## JOB
List all lines of the data containing the word "гасовод".

## INFORMATION
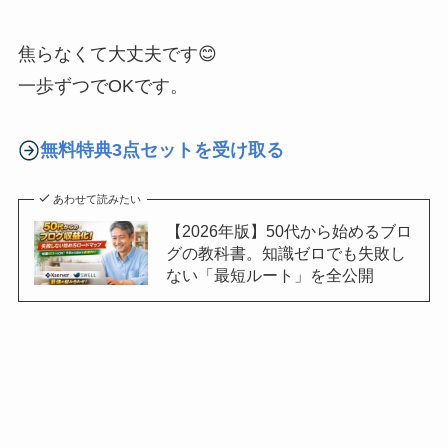
焦らなくて大丈夫です😊
一歩ずつでOKです。
無料特典3点セットを受け取る
あわせて読みたい
【2026年版】50代から始めるブロ
グの教科書。知識ゼロでも失敗し
ない「最短ルート」を全公開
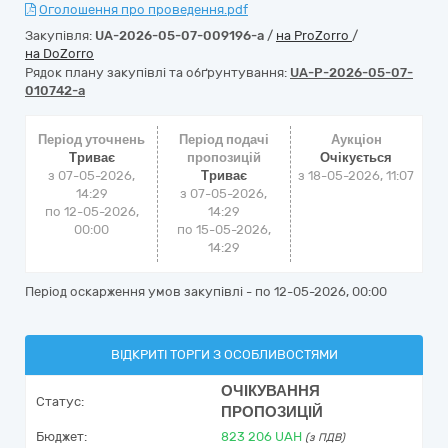
Оголошення про проведення.pdf
Закупівля:
UA-2026-05-07-009196-a
/
на ProZorro
/
на DoZorro
Рядок плану закупівлі та обґрунтування:
UA-P-2026-05-07-
010742-a
Період уточнень
Період подачі
Аукціон
Триває
пропозицій
Очікується
з 07-05-2026,
Триває
з
18-05-2026, 11:07
14:29
з 07-05-2026,
по 12-05-2026,
14:29
00:00
по 15-05-2026,
14:29
Період оскарження умов закупівлі - по
12-05-2026, 00:00
ВІДКРИТІ ТОРГИ З ОСОБЛИВОСТЯМИ
ОЧІКУВАННЯ
Статус:
ПРОПОЗИЦІЙ
Бюджет:
823 206
UAH
(з ПДВ)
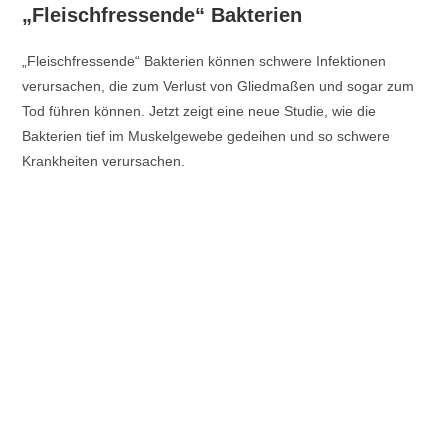
„Fleischfressende“ Bakterien
„Fleischfressende“ Bakterien können schwere Infektionen
verursachen, die zum Verlust von Gliedmaßen und sogar zum
Tod führen können. Jetzt zeigt eine neue Studie, wie die
Bakterien tief im Muskelgewebe gedeihen und so schwere
Krankheiten verursachen.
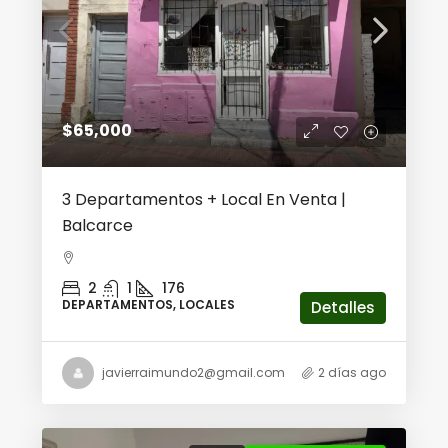
$65,000
3 Departamentos + Local En Venta |
Balcarce
2
1
176
DEPARTAMENTOS, LOCALES
Detalles
javierraimundo2@gmail.com
2 días ago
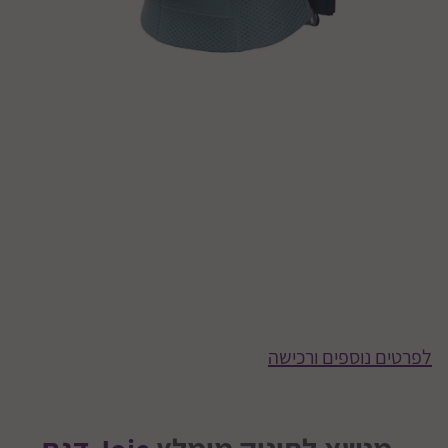
לפרטים נוספים ורכישה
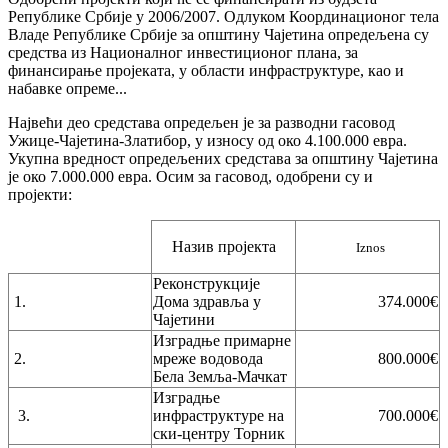
Републике Србије у 2006/2007. Одлуком Координационог тела
Председник
Владе Републике Србије за општину Чајетина опредељена су
средства из Националног инвестиционог плана, за
Општинско веће
финансирање пројеката, у области инфраструктуре, као и
Општинска управа
набавке опреме...
Општинско правобранилаштво
Највећи део средстава опредељен је за разводни гасовод
Ужице-Чајетина-Златибор, у износу од око 4.100.000 евра.
Месне заједнице
Укупна вредност опредељених средстава за општину Чајетина
је око 7.000.000 евра. Осим за гасовод, одобрени су и
Јавна предузећа
пројекти:
Комунална милиција Општине Чајетина
Интерна ревизија
Назив пројекта
Iznos
Реконструкције
1.
Дома здравља у
374.000€
Чајетини
Изградње примарне
Услуге
2.
мреже водовода
800.000€
Бела Земља-Мачкат
Портал Е-управа
Изградње
3.
инфраструктуре на
700.000€
Водич кроз локалну управу
ски-центру Торник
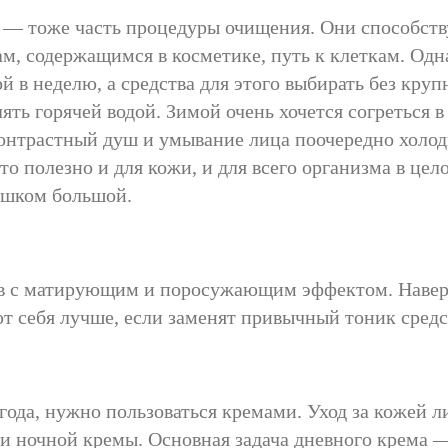
в — тоже часть процедуры очищения. Они способс
м, содержащимся в косметике, путь к клеткам. Одн
 в неделю, а средства для этого выбирать без кру
ять горячей водой. Зимой очень хочется согреться в
контрастный душ и умывание лица поочередно холод
то полезно и для кожи, и для всего организма в це
ишком большой.
ств с матирующим и поросужающим эффектом. Наве
 себя лучше, если заменят привычный тоник средс
 года, нужно пользоваться кремами. Уход за кожей л
, и ночной кремы. Основная задача дневного крема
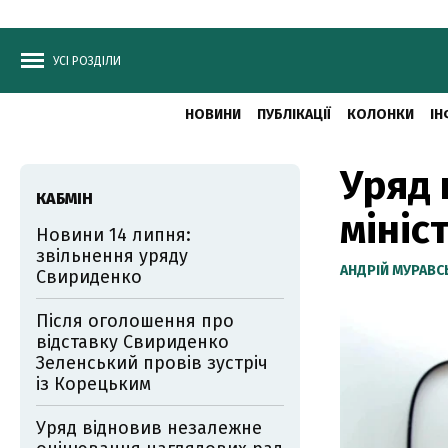
УСІ РОЗДІЛИ
НОВИНИ
ПУБЛІКАЦІЇ
КОЛОНКИ
ІН
Уряд 
КАБМІН
мініс
Новини 14 липня:
звільнення уряду
АНДРІЙ МУРАВ
Свириденко
Після оголошення про
відставку Свириденко
Зеленський провів зустріч
із Корецьким
Уряд відновив незалежне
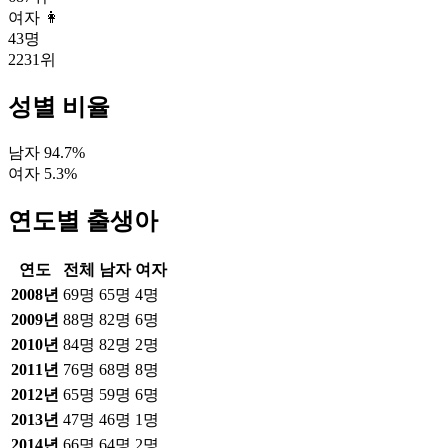
여자 👩
43
명
2231
위
성별 비율
남자
94.7
%
여자
5.3
%
연도별 출생아
연도
전체
남자
여자
2008
년
69
명
65
명
4
명
2009
년
88
명
82
명
6
명
2010
년
84
명
82
명
2
명
2011
년
76
명
68
명
8
명
2012
년
65
명
59
명
6
명
2013
년
47
명
46
명
1
명
2014
년
66
명
64
명
2
명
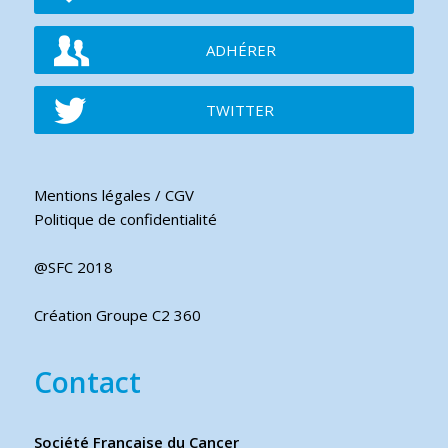
ADHÉRER
TWITTER
Mentions légales / CGV
Politique de confidentialité
@SFC 2018
Création Groupe C2 360
Contact
Société Française du Cancer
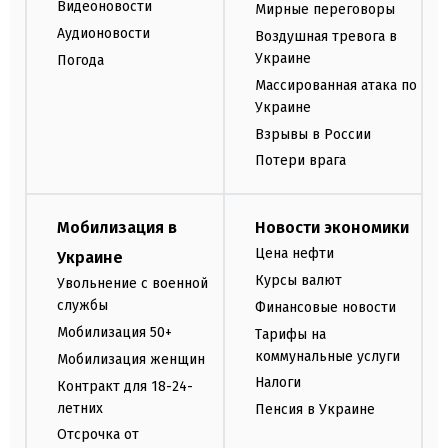
Видеоновости
Мирные переговоры
Аудионовости
Воздушная тревога в
Украине
Погода
Массированная атака по
Украине
Взрывы в России
Потери врага
Мобилизация в
Новости экономики
Цена нефти
Украине
Курсы валют
Увольнение с военной
службы
Финансовые новости
Мобилизация 50+
Тарифы на
коммунальные услуги
Мобилизация женщин
Налоги
Контракт для 18-24-
летних
Пенсия в Украине
Отсрочка от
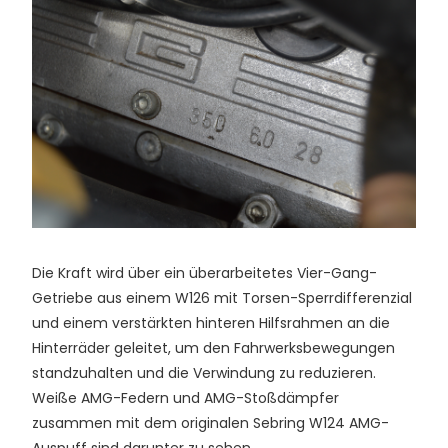
Die Kraft wird über ein überarbeitetes Vier-Gang-
Getriebe aus einem W126 mit Torsen-Sperrdifferenzial
und einem verstärkten hinteren Hilfsrahmen an die
Hinterräder geleitet, um den Fahrwerksbewegungen
standzuhalten und die Verwindung zu reduzieren.
Weiße AMG-Federn und AMG-Stoßdämpfer
zusammen mit dem originalen Sebring W124 AMG-
Auspuff sind darunter zu sehen.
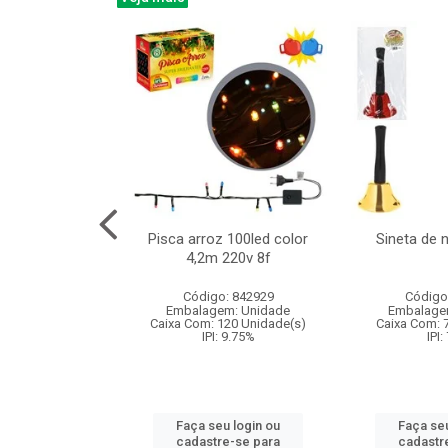
na 150led bco
Pisca arroz 100led color
Sineta de 
x40cm 220v 8f
4,2m 220v 8f
: 840985
Código: 842929
Código
m: Unidade
Embalagem: Unidade
Embalage
60 Unidade(s)
Caixa Com: 120 Unidade(s)
Caixa Com: 
: 9.75%
IPI: 9.75%
IPI:
u login ou
Faça seu login ou
Faça seu
e-se para
cadastre-se para
cadastr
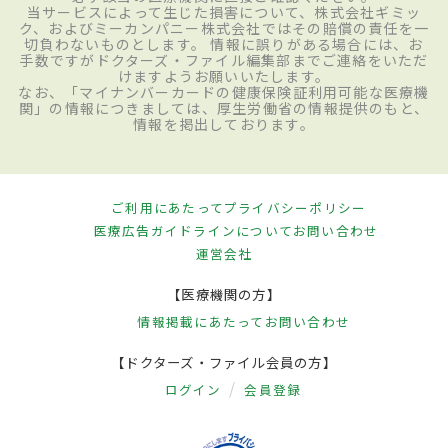
当サービスによって生じた損害について、株式会社ギミッ
ク、およびミーカンパニー株式会社ではその賠償の責任を一
切負わないものとします。 情報に誤りがある場合には、お
手数ですがドクターズ・ファイル編集部までご連絡をいただ
けますようお願いいたします。
なお、「マイナンバーカードの健康保険証利用可能な医療機
関」の情報につきましては、厚生労働省の情報提供のもと、
情報を掲出しております。
ご利用にあたって
プライバシーポリシー
医療広告ガイドラインについて
お問い合わせ
運営会社
【医療機関の方】
情報掲載にあたって
お問い合わせ
【ドクターズ・ファイル会員の方】
ログイン
会員登録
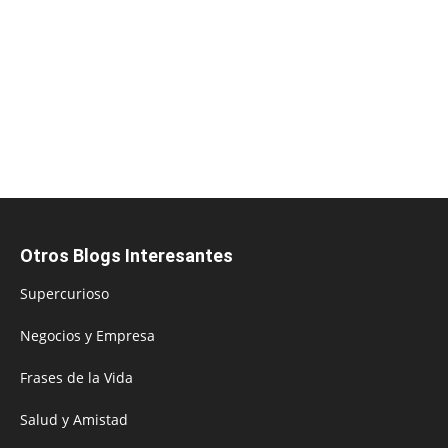
Otros Blogs Interesantes
Supercurioso
Negocios y Empresa
Frases de la Vida
Salud y Amistad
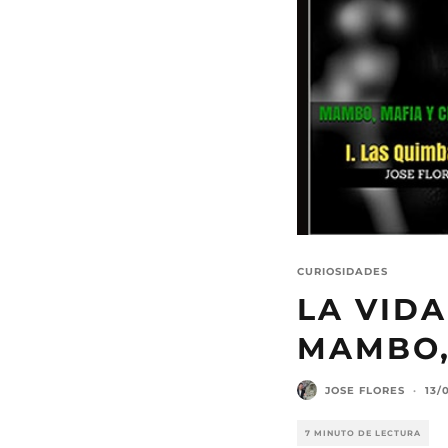
CURIOSIDADES
LA VID
MAMBO,
JOSE FLORES
·
13/
7 MINUTO DE LECTURA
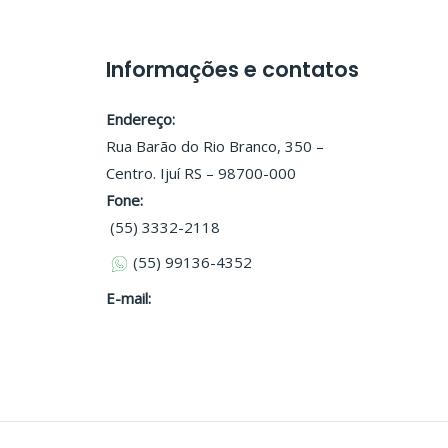
Informações e contatos
Endereço:
Rua Barão do Rio Branco, 350 –
Centro. Ijuí RS – 98700-000
Fone:
(55) 3332-2118
(55) 99136-4352
E-mail:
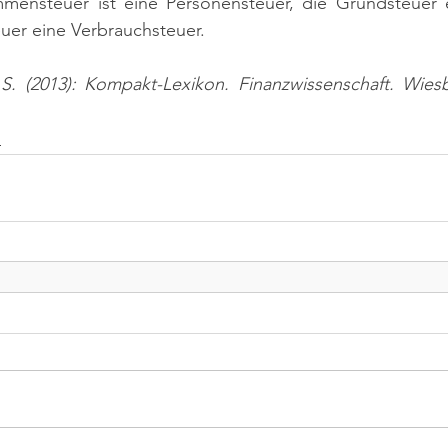
mmensteuer ist eine Personensteuer, die Grundsteuer ei
uer eine Verbrauchsteuer.
 S. (2013): Kompakt-Lexikon. Finanzwissenschaft. Wiesb
n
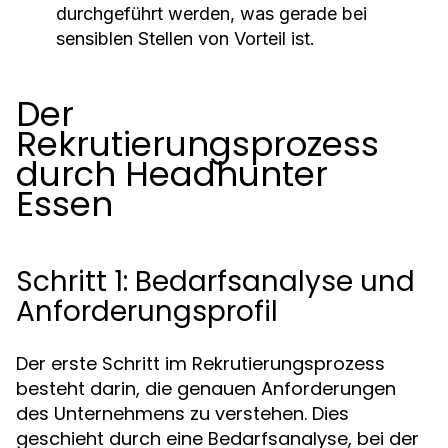
durchgeführt werden, was gerade bei
sensiblen Stellen von Vorteil ist.
Der
Rekrutierungsprozess
durch Headhunter
Essen
Schritt 1: Bedarfsanalyse und
Anforderungsprofil
Der erste Schritt im Rekrutierungsprozess
besteht darin, die genauen Anforderungen
des Unternehmens zu verstehen. Dies
geschieht durch eine Bedarfsanalyse, bei der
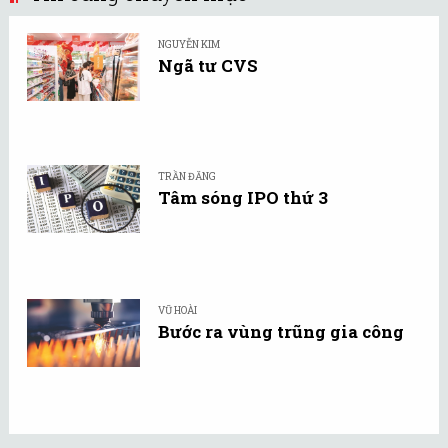
NGUYỄN KIM
Ngã tư CVS
TRẦN ĐĂNG
Tâm sóng IPO thứ 3
VŨ HOÀI
Bước ra vùng trũng gia công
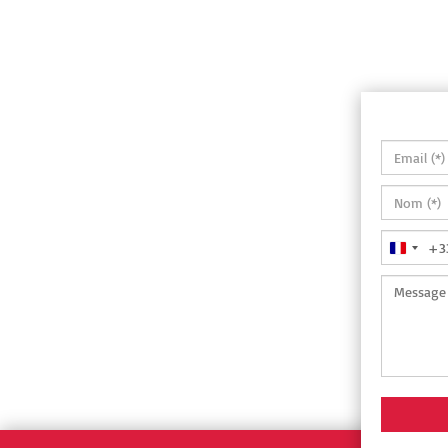
+3
France
+33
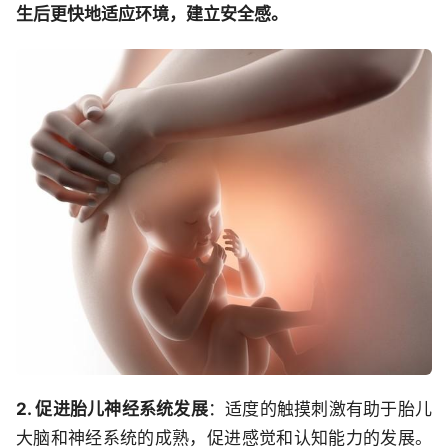
生后更快地适应环境，建立安全感。
2. 促进胎儿神经系统发展
：适度的触摸刺激有助于胎儿
大脑和神经系统的成熟，促进感觉和认知能力的发展。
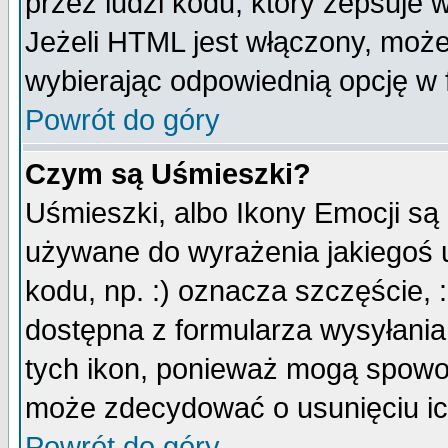
przez ludzi kodu, który zepsuje w
Jeżeli HTML jest włączony, moż
wybierając odpowiednią opcję w 
Powrót do góry
Czym są Uśmieszki?
Uśmieszki, albo Ikony Emocji są
używane do wyrażenia jakiegoś u
kodu, np. :) oznacza szczęście, :
dostępna z formularza wysyłania
tych ikon, ponieważ mogą spowo
może zdecydować o usunięciu ich
Powrót do góry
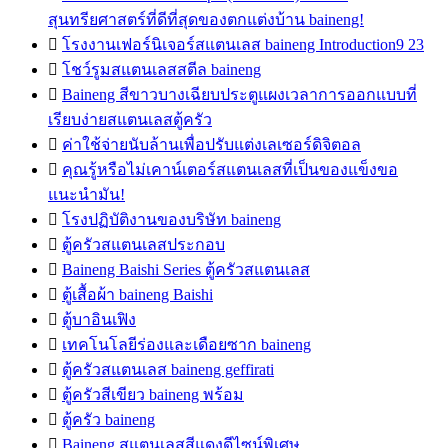
สุนทรียศาสตร์ที่ดีที่สุดของตกแต่งบ้าน baineng!

โรงงานเฟอร์นิเจอร์สแตนเลส baineng Introduction9 23

โชว์รูมสแตนเลสสตีล baineng

Baineng สีขาวบางเฉียบประตูแผงเวลาการออกแบบที่
เรียบง่ายสแตนเลสตู้ครัว

ค่าใช้จ่ายนับล้านเพื่อปรับแต่งเลเซอร์ดิจิตอล

คุณรู้หรือไม่เคาน์เตอร์สแตนเลสที่เป็นของแข็งขอ
แนะนำมัน!

โรงปฏิบัติงานของบริษัท baineng

ตู้ครัวสแตนเลสประกอบ

Baineng Baishi Series ตู้ครัวสแตนเลส

ตู้เสื้อผ้า baineng Baishi

ตู้บาอินเฟิง

เทคโนโลยีร่องและเดือยซาก baineng

ตู้ครัวสแตนเลส baineng geffirati

ตู้ครัวสีเขียว baineng พร้อม

ตู้ครัว baineng

Baineng สแตนเลสสีแดงดีไซน์พิเศษ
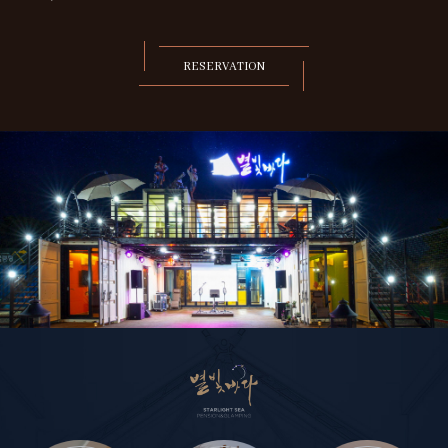
RESERVATION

## RESULT OF THIS EXERCISE
Највећи део средстава опредељен је за разводни гасовод
је око 7.000.000 евра. Осим за гасовод, одобрени су и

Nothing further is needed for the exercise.